Tuesday, October 15, 2019

Frequently Asked Health Care Questions

Please note; not all the answers given are the same for Fencer members. If you are a Fencer please call the Fund office to find which apply to you, as well.
Q. When do I become eligible for health insurance coverage through the Health Fund? 
A. The current monthly insurance benefit cost is $850. A person will become eligible when their bank has reached $2,550, which is equal to $850 per month for 3 months.
Q. When will I receive my enrollment packet? 
A. Your insurance information packet will be sent to you in the middle of the month prior to the month in which you have accumulated $2,550 in your insurance bank. Please be sure to complete and return the forms, along with any requested documents, as soon as possible. You will NOT have coverage until you return these documents.
Q. What are the continuing eligibility requirements? 
A. $850 dollars per month is required to maintain your health & welfare coverage.
Q. If excess hours are worked in a month, is there a bank? 
A. Yes, there is a 12-month bank which is equal to $850 x 12 months, or $10,200. When your contributions for the month are not sufficient to meet the $850 requirement, the bank will be used to make up the difference for your eligibility.
Q. How do I maintain my health insurance when my bank is depleted? 
A. If your bank becomes depleted and your contributions fall short of the $850 requirement, a self-payment notice will be sent to you.
Q. Is there a limit to how many payments I can make for my coverage when I don’t have hours or enough in my bank?  
A. Yes, a participant can make 3 consecutive payments. After these 3 payments the participant will be sent a verification form to be filled out by an area business agent for the member to be able to make an additional 3 payments.
Q. How do I add my new child or spouse? 
A. In order to add a spouse or dependent child to your insurance, the Fund office must be notified within 31 days of a qualifying life even. If the Fund office is not notified within 31 days of the event open enrollment for adding a dependent is April 1st through April 30th.
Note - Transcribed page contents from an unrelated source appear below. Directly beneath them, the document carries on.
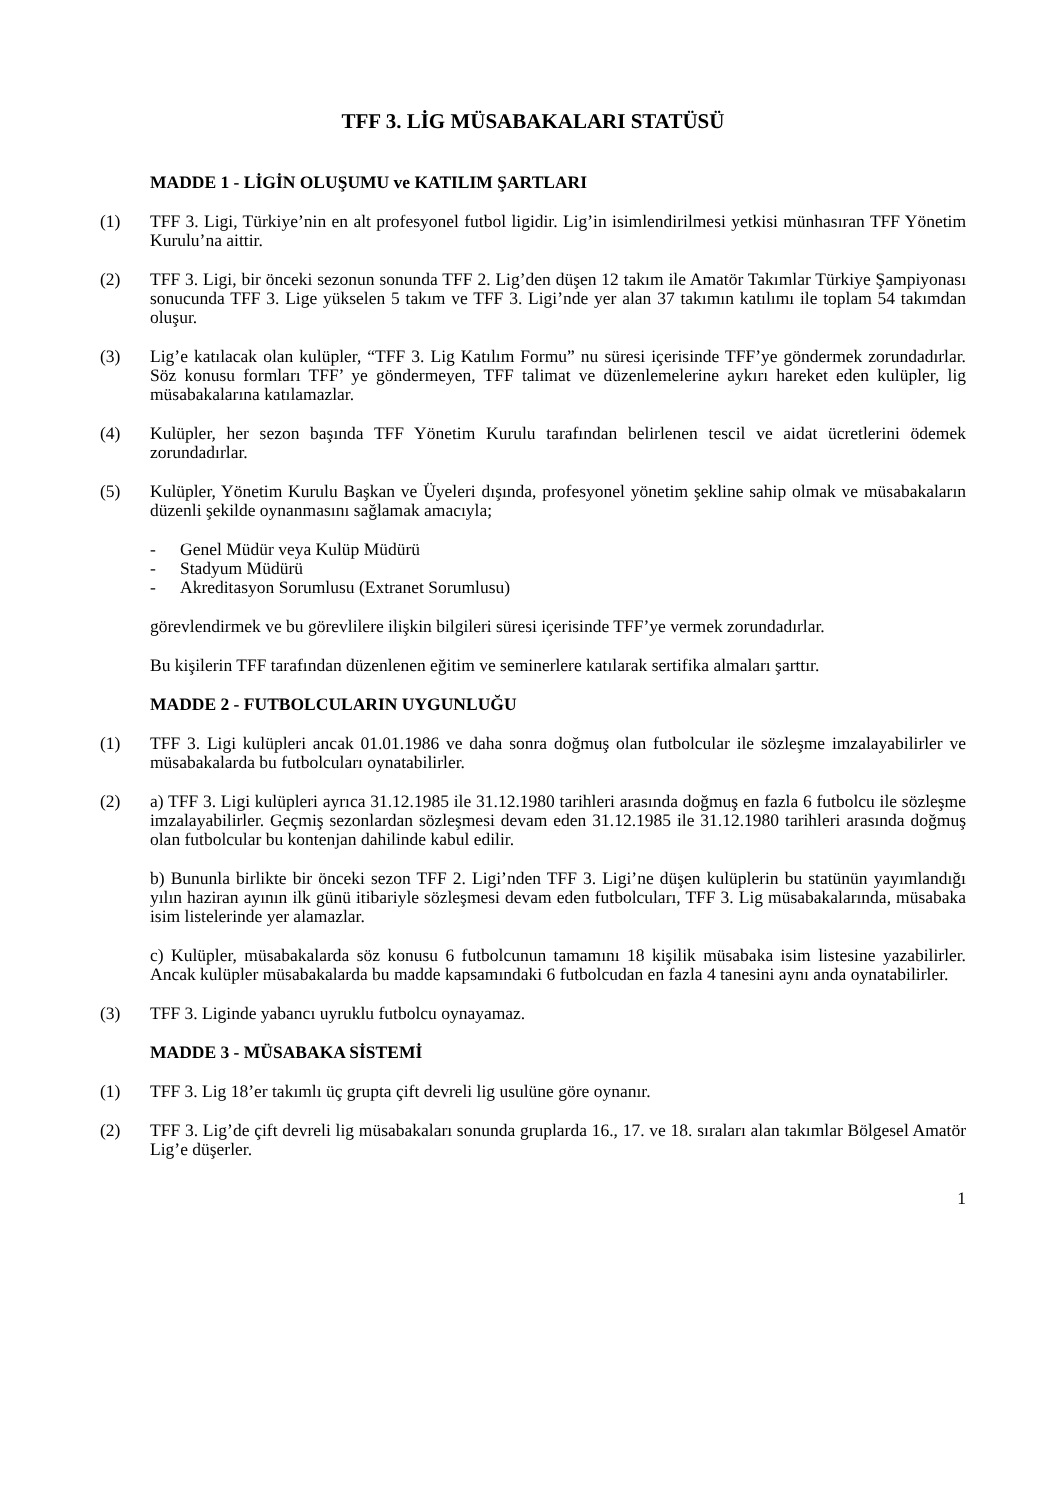TFF 3. LİG MÜSABAKALARI STATÜSÜ
MADDE 1 - LİGİN OLUŞUMU ve KATILIM ŞARTLARI
(1) TFF 3. Ligi, Türkiye’nin en alt profesyonel futbol ligidir. Lig’in isimlendirilmesi yetkisi münhasıran TFF Yönetim Kurulu’na aittir.
(2) TFF 3. Ligi, bir önceki sezonun sonunda TFF 2. Lig’den düşen 12 takım ile Amatör Takımlar Türkiye Şampiyonası sonucunda TFF 3. Lige yükselen 5 takım ve TFF 3. Ligi’nde yer alan 37 takımın katılımı ile toplam 54 takımdan oluşur.
(3) Lig’e katılacak olan kulüpler, “TFF 3. Lig Katılım Formu” nu süresi içerisinde TFF’ye göndermek zorundadırlar. Söz konusu formları TFF’ ye göndermeyen, TFF talimat ve düzenlemelerine aykırı hareket eden kulüpler, lig müsabakalarına katılamazlar.
(4) Kulüpler, her sezon başında TFF Yönetim Kurulu tarafından belirlenen tescil ve aidat ücretlerini ödemek zorundadırlar.
(5) Kulüpler, Yönetim Kurulu Başkan ve Üyeleri dışında, profesyonel yönetim şekline sahip olmak ve müsabakaların düzenli şekilde oynanmasını sağlamak amacıyla;
- Genel Müdür veya Kulüp Müdürü
- Stadyum Müdürü
- Akreditasyon Sorumlusu (Extranet Sorumlusu)
görevlendirmek ve bu görevlilere ilişkin bilgileri süresi içerisinde TFF’ye vermek zorundadırlar.
Bu kişilerin TFF tarafından düzenlenen eğitim ve seminerlere katılarak sertifika almaları şarttır.
MADDE 2 - FUTBOLCULARIN UYGUNLUĞU
(1) TFF 3. Ligi kulüpleri ancak 01.01.1986 ve daha sonra doğmuş olan futbolcular ile sözleşme imzalayabilirler ve müsabakalarda bu futbolcuları oynatabilirler.
(2) a) TFF 3. Ligi kulüpleri ayrıca 31.12.1985 ile 31.12.1980 tarihleri arasında doğmuş en fazla 6 futbolcu ile sözleşme imzalayabilirler. Geçmiş sezonlardan sözleşmesi devam eden 31.12.1985 ile 31.12.1980 tarihleri arasında doğmuş olan futbolcular bu kontenjan dahilinde kabul edilir.
b) Bununla birlikte bir önceki sezon TFF 2. Ligi’nden TFF 3. Ligi’ne düşen kulüplerin bu statünün yayımlandığı yılın haziran ayının ilk günü itibariyle sözleşmesi devam eden futbolcuları, TFF 3. Lig müsabakalarında, müsabaka isim listelerinde yer alamazlar.
c) Kulüpler, müsabakalarda söz konusu 6 futbolcunun tamamını 18 kişilik müsabaka isim listesine yazabilirler. Ancak kulüpler müsabakalarda bu madde kapsamındaki 6 futbolcudan en fazla 4 tanesini aynı anda oynatabilirler.
(3) TFF 3. Liginde yabancı uyruklu futbolcu oynayamaz.
MADDE 3 - MÜSABAKA SİSTEMİ
(1) TFF 3. Lig 18’er takımlı üç grupta çift devreli lig usulüne göre oynanır.
(2) TFF 3. Lig’de çift devreli lig müsabakaları sonunda gruplarda 16., 17. ve 18. sıraları alan takımlar Bölgesel Amatör Lig’e düşerler.
1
The documents required once the Fund office is notified will be an updated vital information form along with a copy of the Birth Certificate [for dependent children] and/or the Marriage License [for a spouse]. Step Children are not automatically eligible as a dependent child, the participant will need to send in legal documents stating the participants responsibility for the child to the Fund office for review. Children under the guardianship of a participant and foster children do not qualify for dependent benefits. In addition, we must have the Social Security number for everyone placed on your insurance.
Q. How long may children be covered under the Plan?  
A. A child will be covered until the end of them month of their 26th birthday, unless the child is totally and permanently disabled. If your child is permanently disabled, you must notify the Fund Office for continued coverage after the child turns 26 years of age. The Fund office will also require proof from the doctor of the dependent stating they are unable to work and will then be unable to provide themselves with insurance coverage. When a dependent loses coverage under the plan they will be offered COBRA.
Q. How long may children be covered under the Plan?
A. A child will be covered until the end of them month of their 26th birthday, unless the child is totally and permanently disabled. If your child is permanently disabled, you must notify the Fund Office for continued coverage after the child turns 26 years of age. The Fund office will also require proof from the doctor of the dependent stating they are unable to work and will then be unable to provide themselves with insurance coverage. When a dependent loses coverage under the plan they will be offered COBRA.
Q. How do I use the Health Plan?
A. For Hospital, Medical, Master Medical, Vision and Hearing present your BLUE CROSS BLUE SHIELD PPO card.
Q. What if my spouse also has medical coverage through his/her employer? 
A.

Coordination of benefits between Plans is as follows:

  1. The Plan under which the Health Fund participant is an employee is primary for that person.
  2. The birthday rule is used for insured dependent children. The Plan of the Parent whose birthday is first in the calendar year is primary for the dependent children.
  3. If in a married couple, one is actively employed and the other has Medicare coverage, the Plan for the actively employed spouse is primary. 
Q. In the case of divorce when would the ex-spouse’s coverage end?  
A. If a divorce takes place the member will have to notify the Fund office and will also have to provide a copy of the full divorce decree. After this is received the ex-spouse will be removed from the coverage effective the last day of the month the divorce accrued in. They will then be given the option to take up COBRA coverage.
Q. What happens if I fail to notify the Fund Office of my divorce?
A. If you do not send in the proper documentation, such as the full divorce decree, you are responsible for any charges or expenses billed to your health insurance for that dependent. The Fund office will not be able to remove the spouse from the coverage without first receiving the full divorce decree. Not notifying the Fund Office of changes in your dependent status is considered fraud, and you will be liable for payment of all unauthorized charges. For Prescription Drugs present your OptumRx Card For Dental Coverage present your DELTA DENTAL or GOLDEN DENTAL card (these cards are not sent to a participant automatically, you will need to follow the directions for the consumer toolkit provided in your insurance information packet to print an identification card. If you do not have or want a card you can be found in Delta Dental or Golden Dental’s system with your social security number.)